**Try it:**
For the data below, transcribe the part that opens with the line containing "middle tip: (406, 393)" and closes with the line containing "index pip: (172, 171)", exactly and with no pictures.

**Entries supplied:**
»»

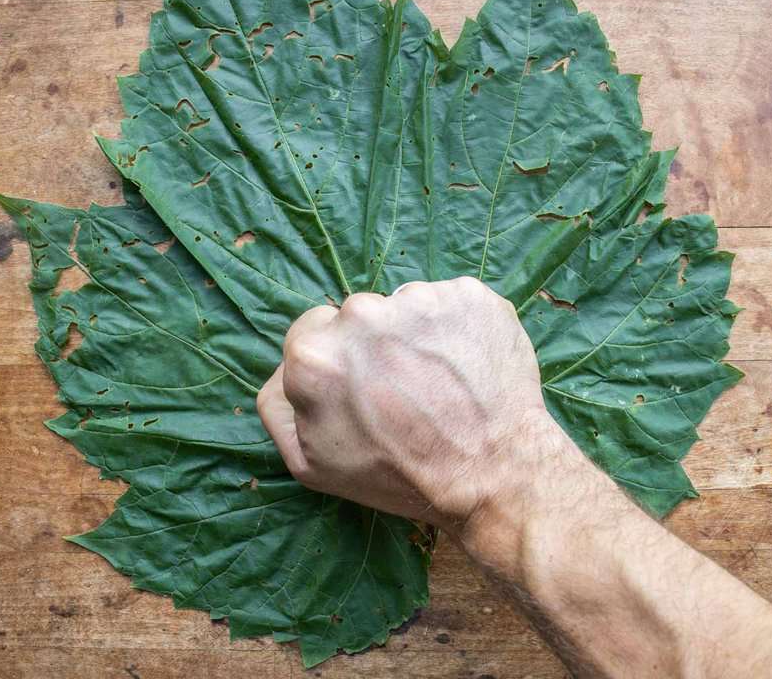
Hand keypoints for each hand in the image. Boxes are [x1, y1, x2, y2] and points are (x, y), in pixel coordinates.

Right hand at [256, 277, 570, 530]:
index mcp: (313, 353)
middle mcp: (362, 313)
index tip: (364, 390)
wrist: (494, 476)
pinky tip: (469, 369)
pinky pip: (451, 304)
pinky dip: (459, 329)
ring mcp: (419, 299)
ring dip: (419, 336)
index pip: (312, 331)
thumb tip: (285, 368)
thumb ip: (277, 406)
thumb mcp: (310, 465)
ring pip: (407, 308)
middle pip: (359, 316)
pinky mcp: (469, 295)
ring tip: (442, 385)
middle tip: (406, 393)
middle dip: (377, 346)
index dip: (339, 363)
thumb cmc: (400, 476)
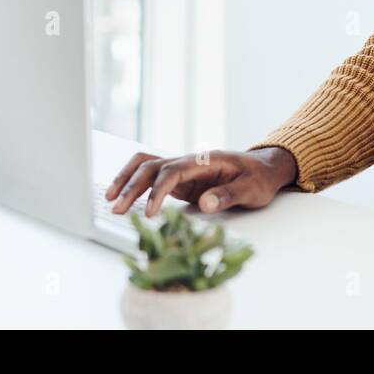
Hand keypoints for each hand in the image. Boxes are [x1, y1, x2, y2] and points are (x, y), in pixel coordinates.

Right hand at [104, 147, 297, 217]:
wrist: (263, 168)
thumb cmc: (258, 178)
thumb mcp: (251, 189)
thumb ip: (228, 195)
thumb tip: (205, 204)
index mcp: (205, 161)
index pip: (172, 171)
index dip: (157, 191)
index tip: (149, 212)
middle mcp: (189, 161)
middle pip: (152, 167)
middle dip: (132, 186)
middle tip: (116, 209)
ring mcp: (183, 169)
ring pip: (146, 167)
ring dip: (127, 180)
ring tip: (110, 199)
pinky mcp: (180, 179)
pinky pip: (152, 176)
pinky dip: (135, 181)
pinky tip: (124, 194)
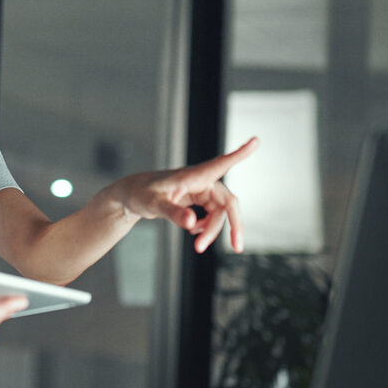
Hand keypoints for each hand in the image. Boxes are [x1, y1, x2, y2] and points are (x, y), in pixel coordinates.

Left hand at [112, 137, 258, 253]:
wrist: (131, 196)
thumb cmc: (140, 194)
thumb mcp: (153, 205)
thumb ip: (173, 213)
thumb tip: (192, 223)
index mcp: (192, 176)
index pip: (220, 163)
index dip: (240, 153)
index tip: (256, 140)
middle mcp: (201, 181)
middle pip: (227, 202)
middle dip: (233, 225)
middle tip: (237, 247)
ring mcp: (201, 189)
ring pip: (220, 212)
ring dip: (213, 231)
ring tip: (197, 246)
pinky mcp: (198, 198)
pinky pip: (213, 215)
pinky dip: (207, 227)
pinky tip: (195, 233)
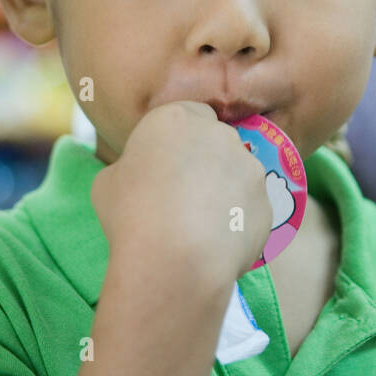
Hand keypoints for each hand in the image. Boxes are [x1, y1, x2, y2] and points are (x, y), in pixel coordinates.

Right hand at [90, 102, 273, 296]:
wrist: (175, 259)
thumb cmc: (131, 214)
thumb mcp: (108, 183)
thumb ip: (131, 169)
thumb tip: (141, 177)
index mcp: (177, 118)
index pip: (186, 116)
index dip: (176, 143)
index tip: (164, 169)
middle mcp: (220, 135)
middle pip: (215, 143)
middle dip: (203, 164)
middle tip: (180, 199)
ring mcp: (250, 169)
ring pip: (237, 176)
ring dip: (223, 193)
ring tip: (198, 229)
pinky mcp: (266, 204)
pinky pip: (249, 209)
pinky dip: (236, 222)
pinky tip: (215, 245)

««

**Task solution:**
middle tip: (406, 393)
middle dip: (377, 346)
index dip: (339, 363)
thumb cmc: (400, 476)
Hand keypoints for each hand in the image. Boxes are [x1, y1, x2, y2] and points are (x, y), in pixel coordinates.

Right hand at [104, 147, 297, 217]:
wrist: (263, 168)
thumb cmc: (258, 178)
thumb mcp: (251, 189)
thumb ip: (228, 195)
thumb tip: (205, 204)
index mcp: (205, 161)
index pip: (172, 171)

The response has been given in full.